Серега разлил всем поровну шампанского, а остатки оставил в бутылке, решив не наливать себе, а пить прямо так – из горла. Что сказать – это в его стиле.
– Ну, за что выпьем? – нетерпеливо спросила Наташка.
– Чтобы деньги были и с…
– Заткнись! – Стас с силой двинул Серегу под ребра и тот согнулся пополам, тихо постанывая.
– Вот урод, – выдохнул Серега.
– А нечего херню нести.
– Да пошел ты.
Саня улыбался. Наташка смеялась. Я хмуро смотрел на все это и тихонечко злился.
– Ладно, ладно, – прохрипел Серега, справляясь с болью. – Давайте за то, что все хорошо закончилось.
Все поднялись. Встал и я.
– За успех, – улыбался Саня.
– За удачу, – улыбалась Наташка.
– За семью, – тихо вставил я, оглядывая довольные лица друзей.
– За семью, – хором повторили все.
Мы выпили.
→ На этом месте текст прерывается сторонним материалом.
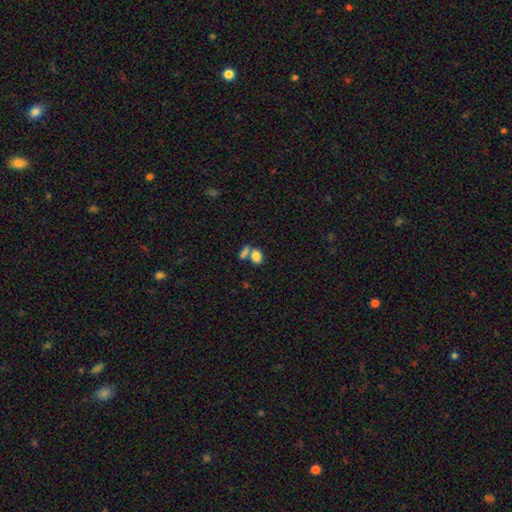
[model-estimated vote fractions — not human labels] A smooth galaxy with no disk features (83%) that is in between round and cigar-shaped (82%). Merging: none (45%).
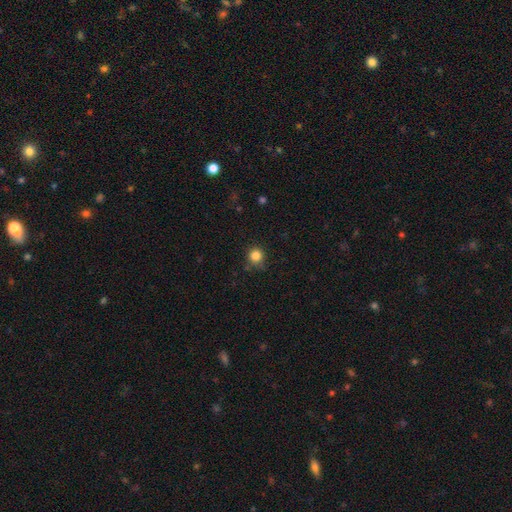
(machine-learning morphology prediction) Overall: smooth (84%). How rounded: round (91%). Merging: none (76%).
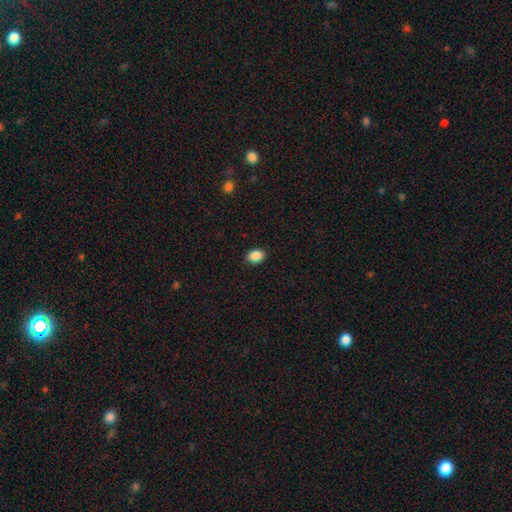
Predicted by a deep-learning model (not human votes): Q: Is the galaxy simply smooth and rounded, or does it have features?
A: smooth — 88%.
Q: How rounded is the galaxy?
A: in between — 74%.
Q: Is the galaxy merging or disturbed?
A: none — 88%.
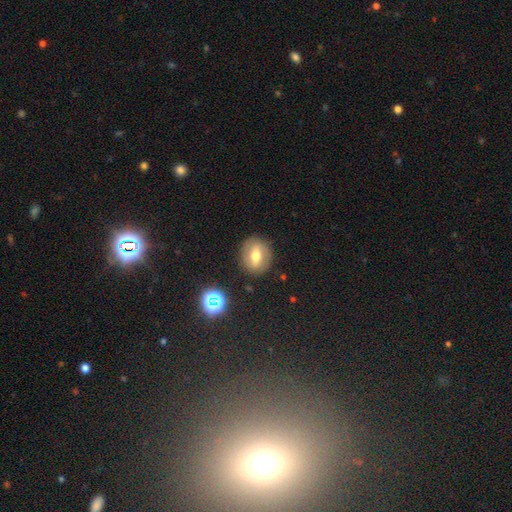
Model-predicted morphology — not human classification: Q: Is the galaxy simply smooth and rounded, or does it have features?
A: smooth — 53%.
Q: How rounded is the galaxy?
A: round — 57%.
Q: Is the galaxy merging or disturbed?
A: none — 85%.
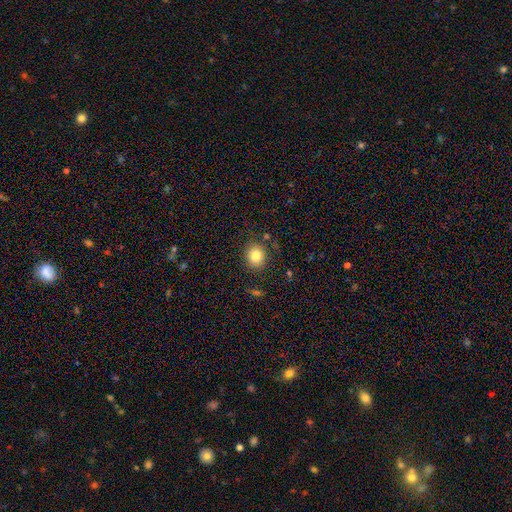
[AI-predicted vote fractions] Overall: smooth (82%). How rounded: round (74%). Merging: none (85%).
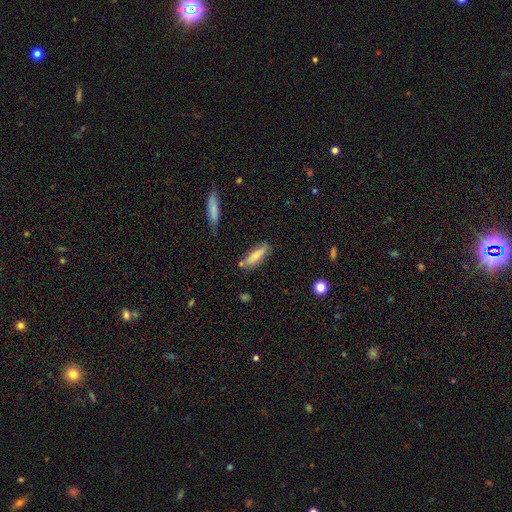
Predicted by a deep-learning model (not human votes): Overall: smooth (72%). How rounded: cigar-shaped (49%, tied with in between). Merging: none (69%).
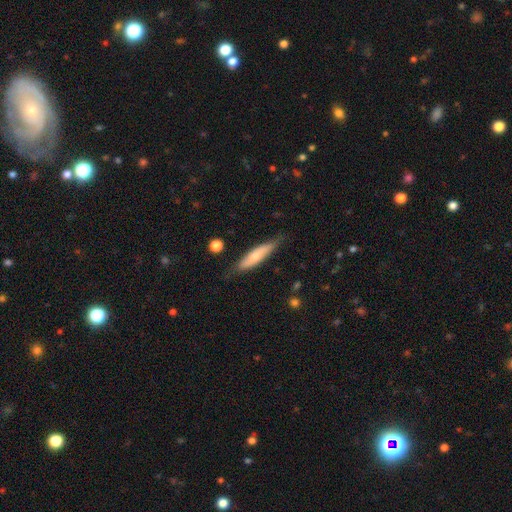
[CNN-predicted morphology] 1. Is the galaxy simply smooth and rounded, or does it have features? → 60% smooth, 34% featured or disk, 6% star or artifact.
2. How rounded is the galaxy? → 74% cigar-shaped, 24% in between, 2% round.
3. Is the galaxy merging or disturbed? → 73% none, 21% minor disturbance, 4% major disturbance, 2% merger.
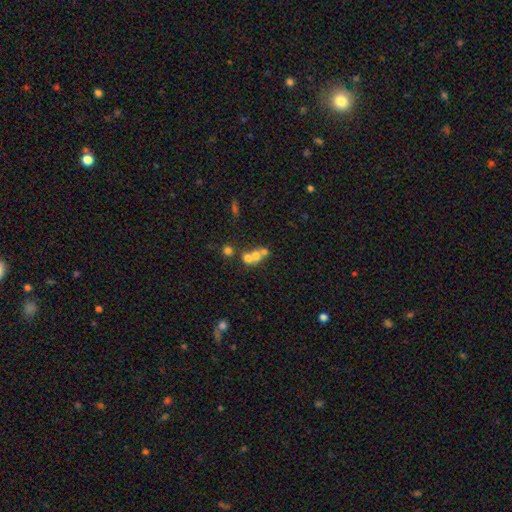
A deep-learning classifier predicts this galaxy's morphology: Q: Smooth or featured?
A: smooth (60%); runner-up: featured or disk (25%)
Q: How rounded?
A: round (71%); runner-up: in between (27%)
Q: Merging?
A: merger (62%); runner-up: none (28%)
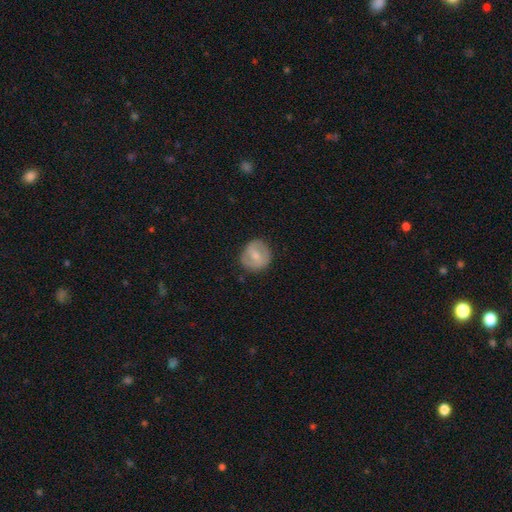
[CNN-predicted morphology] Overall: smooth (56%; featured or disk 37%). How rounded: round (87%). Merging: none (83%).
Шампанское было теплым и отвратным на вкус. Но тогда нам было на все плевать, тогда мы готовы были пить что угодно, и не воротить нос.
– Хорошо пошло. – Серега довольно вытянулся на диване и громко рыгнул.
– Культура так и прет, – вздохнул Стас и отодвинулся от него.
– Да иди ты, заешь куда!
Я повернулся к окну и выглянул наружу. Было еще светло. С чистого неба грело яркое летнее солнышко. Казало, это был обычный день, обычных, вполне себе заурядных школьников на каникулах. Расцветающая природа говорила нам, что все хорошо. И только все мои чувства вопили об обратном.
Теплая ладонь осторожно легла на мое плечо. Я оглянулся. Наташка стояла рядом, в руке стакан, на лице играет легкая улыбка.
– Все будет хорошо, – прошептала она мне на самое ухо.
– Когда ты так говоришь… – просипел я и отвернулся.